Felony and Mayhem are mostly amused by her new hobby, but Felony will take the bus downtown with her to the island ferry, cross the mountain-ringed Sound, hitch rides with pickup truck–driving loggers and back-to-the-landers out along the winding roads that crisscross the island like veins. Felony and Cass thrash through the wet woods, salal slapping at their knees, dripping branches smacking them in the face, while Cass digs for roots and stubborn winter-growing herbs. Felony is always pleased by adventure in any shape it chooses to take. Cass clambers over fallen trees, her muddy boots sinking through deep piles of moss and loamy soil, one eye out for the gold-brown flash of a startled deer leaping away through the trees, or the black dart of a crow winging between the branches. Cass is no woodswoman, but Felony spent a few years living in tree platforms and shackling herself to logging-road gates to stop timber sales. While her efforts did little to slow the increasing tide of clear-cutting that scars the peninsula, she came away from her brief stint as a forest defender with an unerring sense of direction and an uncanny ability to find the road again no matter how many circles they wander in or how far into the woods they stray. As they tramp about, Felony regales her with tales of running away from federal agents, fornicating in the treetops with her revolutionary compatriots of various genders, and defecating in plastic buckets that had to be lowered daily from their platform homes and emptied by ground teams who kept the platforms supplied with anticapitalist good cheer, Dumpstered vegetables, and soy protein snacks. The winter's too cold and wet for sleeping out, but Felony promises that when the weather changes they can come out to the woods with a tarp, set up a little camp under the trees.

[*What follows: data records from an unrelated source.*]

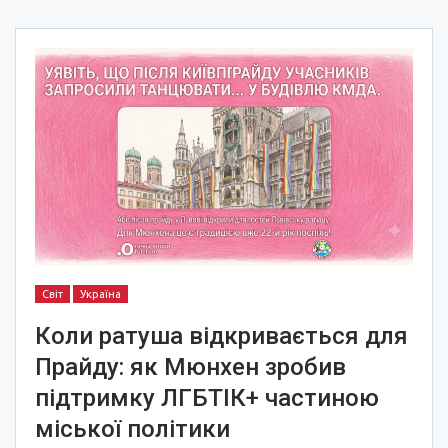
Світ
Україна
Коли ратуша відкривається для
Прайду: як Мюнхен зробив
підтримку ЛГБТІК+ частиною
міської політики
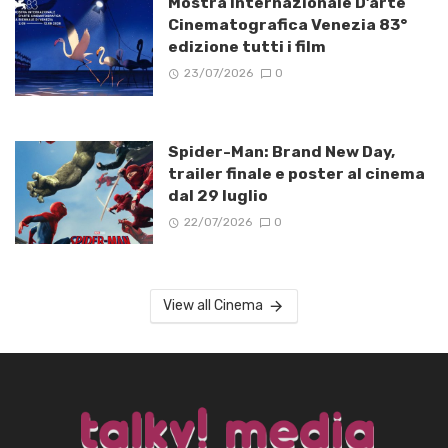
Mostra Internazionale D’arte
Cinematografica Venezia 83°
edizione tutti i film
23/07/2026
0
Spider-Man: Brand New Day,
trailer finale e poster al cinema
dal 29 luglio
22/07/2026
0
View all Cinema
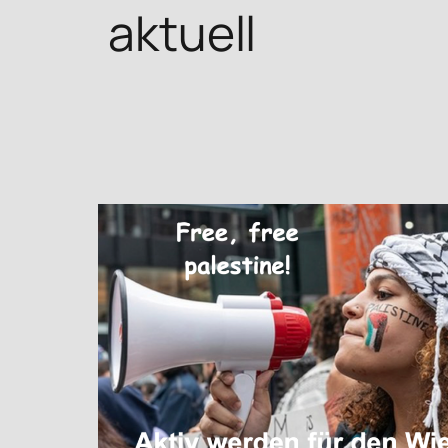
aktuell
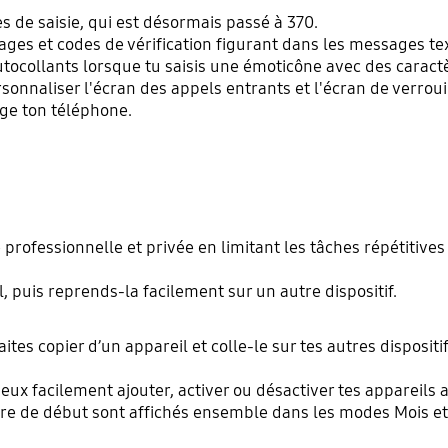
de saisie, qui est désormais passé à 370.
ages et codes de vérification figurant dans les messages tex
utocollants lorsque tu saisis une émoticône avec des caract
sonnaliser l'écran des appels entrants et l'écran de verroui
ge ton téléphone.
 professionnelle et privée en limitant les tâches répétitives
, puis reprends-la facilement sur un autre dispositif.
es copier d’un appareil et colle-le sur tes autres dispositif
eux facilement ajouter, activer ou désactiver tes appareils 
 de début sont affichés ensemble dans les modes Mois et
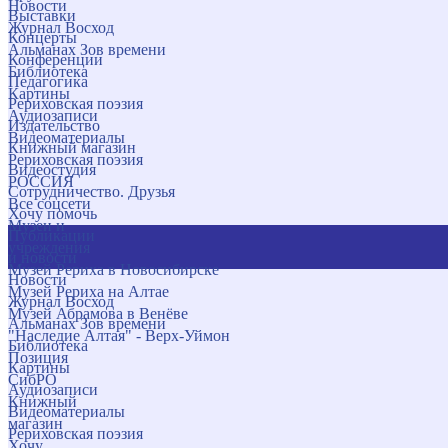
Новости
Выставки
Журнал Восход
Концерты
Альманах Зов времени
Конференции
Библиотека
Педагогика
Картины
Рериховская поэзия
Аудиозаписи
Издательство
Видеоматериалы
Книжный магазин
Рериховская поэзия
Видеостудия
РОССИЯ
Сотрудничество. Друзья
Все соцсети
Хочу помочь
Музеи и
Публикации
учреждения
и новости
Музей Рериха в Новосибирске
Новости
Музей Рериха на Алтае
Журнал Восход
Музей Абрамова в Венёве
Альманах Зов времени
"Наследие Алтая" - Верх-Уймон
Библиотека
Позиция
Картины
СибРО
Аудиозаписи
Книжный
Видеоматериалы
магазин
Рериховская поэзия
Хочу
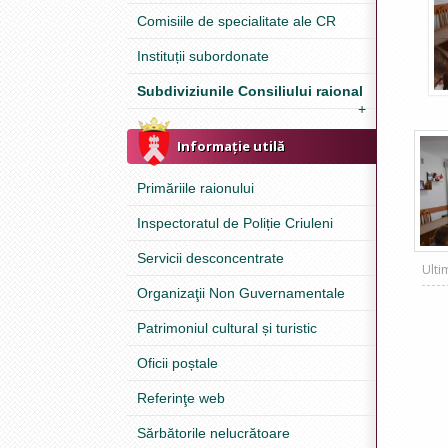
Comisiile de specialitate ale CR
Instituții subordonate
Subdiviziunile Consiliului raional
+
Informație utilă
Primăriile raionului
Inspectoratul de Poliție Criuleni
Servicii desconcentrate
Ulti
Organizaţii Non Guvernamentale
Patrimoniul cultural și turistic
Oficii poștale
Referinţe web
Sărbătorile nelucrătoare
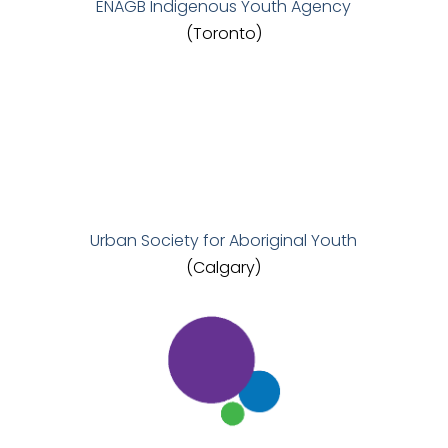
ENAGB Indigenous Youth Agency
(Toronto)
Urban Society for Aboriginal Youth
(Calgary)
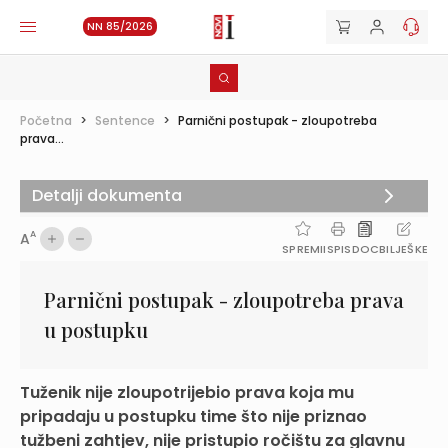
NN 85/2026
Početna
>
Sentence
>
Parnični postupak - zloupotreba
prava...
Detalji dokumenta
A
A
SPREMI
ISPIS
DOC
BILJEŠKE
Parnični postupak - zloupotreba prava
u postupku
Tuženik nije zloupotrijebio prava koja mu
pripadaju u postupku time što nije priznao
tužbeni zahtjev, nije pristupio ročištu za glavnu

Cass feels, for the first time in a long time, as though she is doing something useful. Learning a craft, thrashing around in the woods, sweating some of the whisky and pills out of her system. She even quits drinking for a while, which Raven guesses, though Cass hasn't told her. “It's good for you,” she says, “to let go of what dulls you and puts a veil between you and the world.”
I need that veil,
Cass thinks. There are reasons she and Felony and Mayhem drink like they do, reasons that have as much to do with forgetting as celebrating. She's never told Raven any of the secrets knitted into her skin, but Raven's sharp eyes miss nothing.

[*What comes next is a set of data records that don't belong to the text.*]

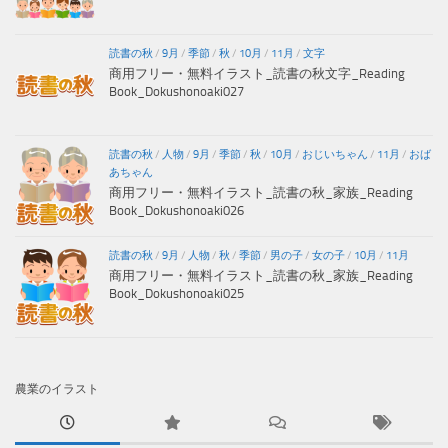
読書の秋
/
9月
/
季節
/
秋
/
10月
/
11月
/
文字
商用フリー・無料イラスト_読書の秋文字_Reading
Book_Dokushonoaki027
読書の秋
/
人物
/
9月
/
季節
/
秋
/
10月
/
おじいちゃん
/
11月
/
おば
あちゃん
商用フリー・無料イラスト_読書の秋_家族_Reading
Book_Dokushonoaki026
読書の秋
/
9月
/
人物
/
秋
/
季節
/
男の子
/
女の子
/
10月
/
11月
商用フリー・無料イラスト_読書の秋_家族_Reading
Book_Dokushonoaki025
農業のイラスト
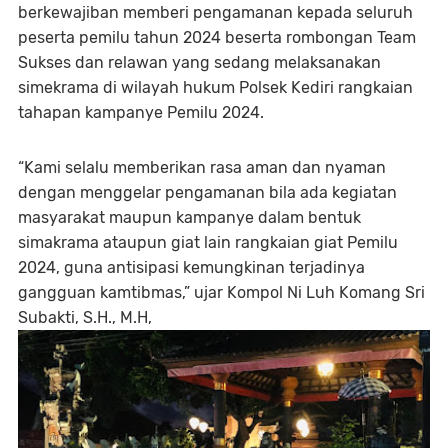
berkewajiban memberi pengamanan kepada seluruh
peserta pemilu tahun 2024 beserta rombongan Team
Sukses dan relawan yang sedang melaksanakan
simekrama di wilayah hukum Polsek Kediri rangkaian
tahapan kampanye Pemilu 2024.
“Kami selalu memberikan rasa aman dan nyaman
dengan menggelar pengamanan bila ada kegiatan
masyarakat maupun kampanye dalam bentuk
simakrama ataupun giat lain rangkaian giat Pemilu
2024, guna antisipasi kemungkinan terjadinya
gangguan kamtibmas,” ujar Kompol Ni Luh Komang Sri
Subakti, S.H., M.H,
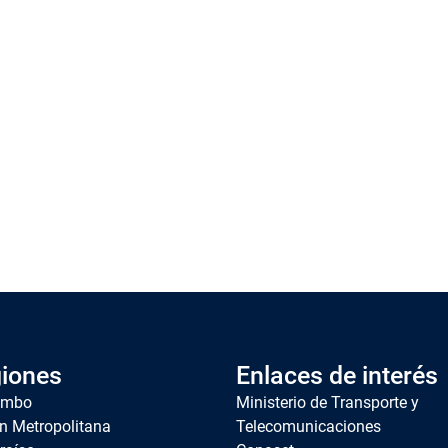
iones
Enlaces de interés
imbo
Ministerio de Transporte y
n Metropolitana
Telecomunicaciones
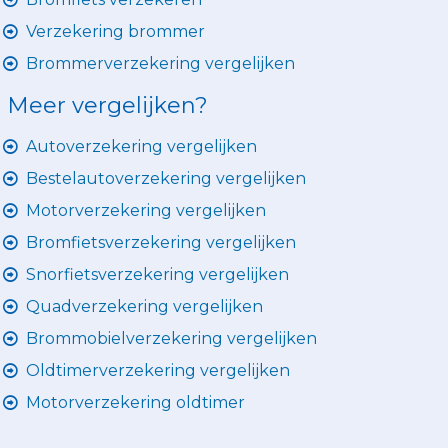
Verzekering brommer
Brommerverzekering vergelijken
Meer vergelijken?
Autoverzekering vergelijken
Bestelautoverzekering vergelijken
Motorverzekering vergelijken
Bromfietsverzekering vergelijken
Snorfietsverzekering vergelijken
Quadverzekering vergelijken
Brommobielverzekering vergelijken
Oldtimerverzekering vergelijken
Motorverzekering oldtimer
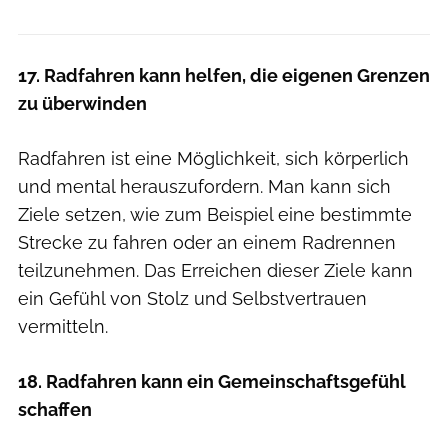
17. Radfahren kann helfen, die eigenen Grenzen
zu überwinden
Radfahren ist eine Möglichkeit, sich körperlich
und mental herauszufordern. Man kann sich
Ziele setzen, wie zum Beispiel eine bestimmte
Strecke zu fahren oder an einem Radrennen
teilzunehmen. Das Erreichen dieser Ziele kann
ein Gefühl von Stolz und Selbstvertrauen
vermitteln.
18. Radfahren kann ein Gemeinschaftsgefühl
schaffen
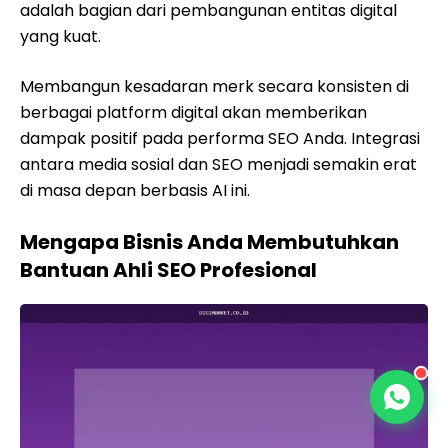
adalah bagian dari pembangunan entitas digital
yang kuat.
Membangun kesadaran merk secara konsisten di
berbagai platform digital akan memberikan
dampak positif pada performa SEO Anda. Integrasi
antara media sosial dan SEO menjadi semakin erat
di masa depan berbasis AI ini.
Mengapa Bisnis Anda Membutuhkan
Bantuan Ahli SEO Profesional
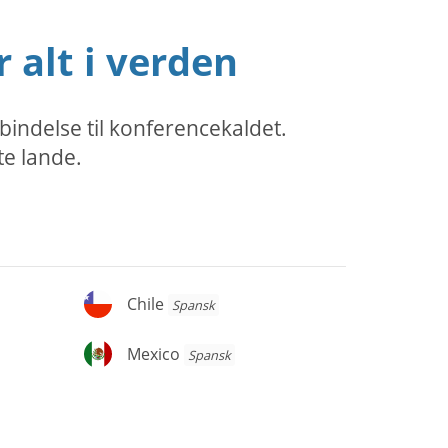
 alt i verden
bindelse til konferencekaldet.
te lande.
Chile
Chile
Spansk
Mexico
Mexico
Spansk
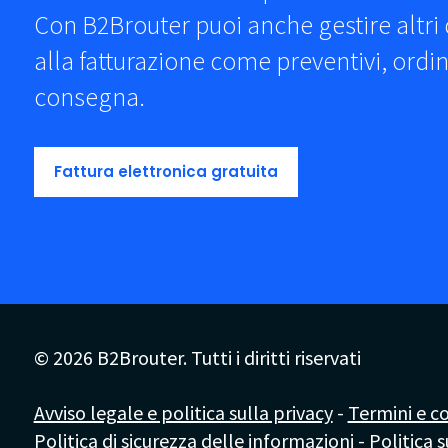
Con B2Brouter puoi anche gestire altri
alla fatturazione come preventivi, ordini
consegna.
Fattura elettronica gratuita
© 2026 B2Brouter. Tutti i diritti riservati
Avviso legale e politica sulla privacy
-
Termini e co
Politica di sicurezza delle informazioni
-
Politica s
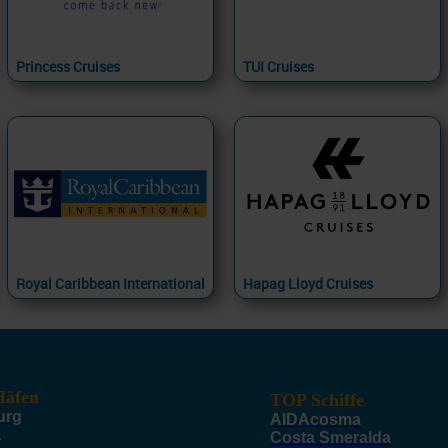
Princess Cruises
TUI Cruises
Royal Caribbean International
Hapag Lloyd Cruises
äfen
TOP Schiffe
urg
AIDAcosma
a
Costa Smeralda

“The Hanged Man,” she says one slow afternoon, as Cass refills the herb jars. “Beyerl tells us that he has lessons for us about letting go, release. We have already learned through our suffering; the time comes to contemplate the wisdom we have gained. To move from action to inaction. We must learn to be a vessel in order to allow ourselves to be transformed.”

“I don't need a lecture,” Cass says.

“Sorrow can be a teacher,” Raven says, “but it can also be a trap. You're a walking wound, Cass. You've been bleeding all over my floor since the first time you came in here. I can't teach you any more until you learn to live with what you carry.”

Cass is still, only the twitch of her jaw betraying her. “I'm fine.”

“You're not fine. You're full of poison. You're strong, Cass, stronger than even you know, but it takes a new kind of strength to let yourself heal.”

“You think what happened to me is
my
problem? You think I just need to get over it?”

Raven raises one hand, her silver bracelets clinking. “Do not change my words into things they are not, Cassandra. I am not your monster. We all carry pain within us; it is how we bear it that makes us what we are.”